Problem description | Nothing but the text belongs in the answer: the listing below, copied exactly, without pictures.

Data block |

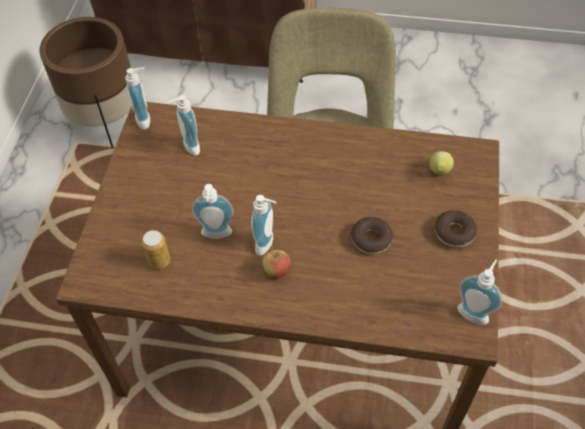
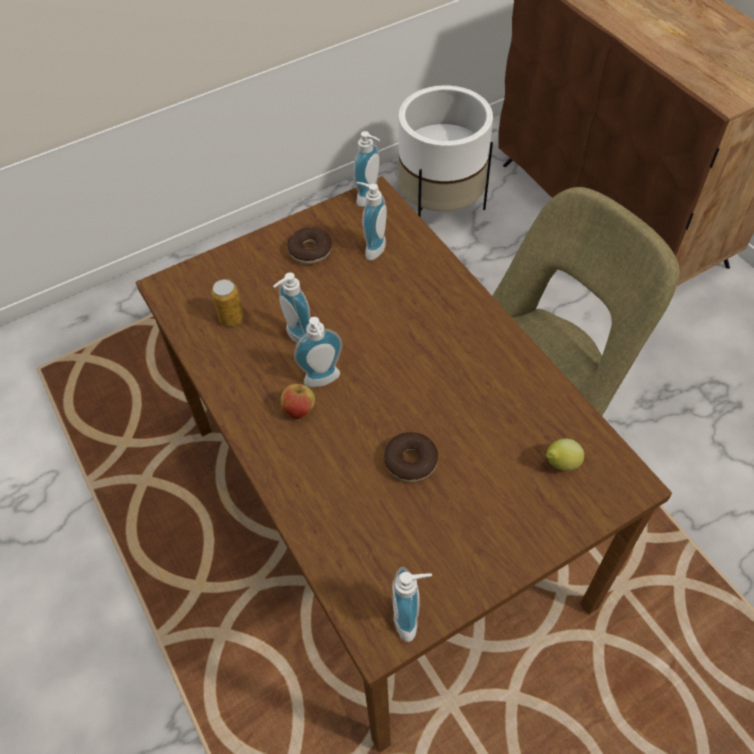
camera: 50 degrees right, 0 degrees up
(106, 120) = (440, 209): brown planter -> white planter
(454, 232) = (494, 531): donut -> donut (310, 251)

Written solution |
camera: 50 degrees right, 0 degrees up
(106, 120) = (440, 209): brown planter -> white planter
(454, 232) = (494, 531): donut -> donut (310, 251)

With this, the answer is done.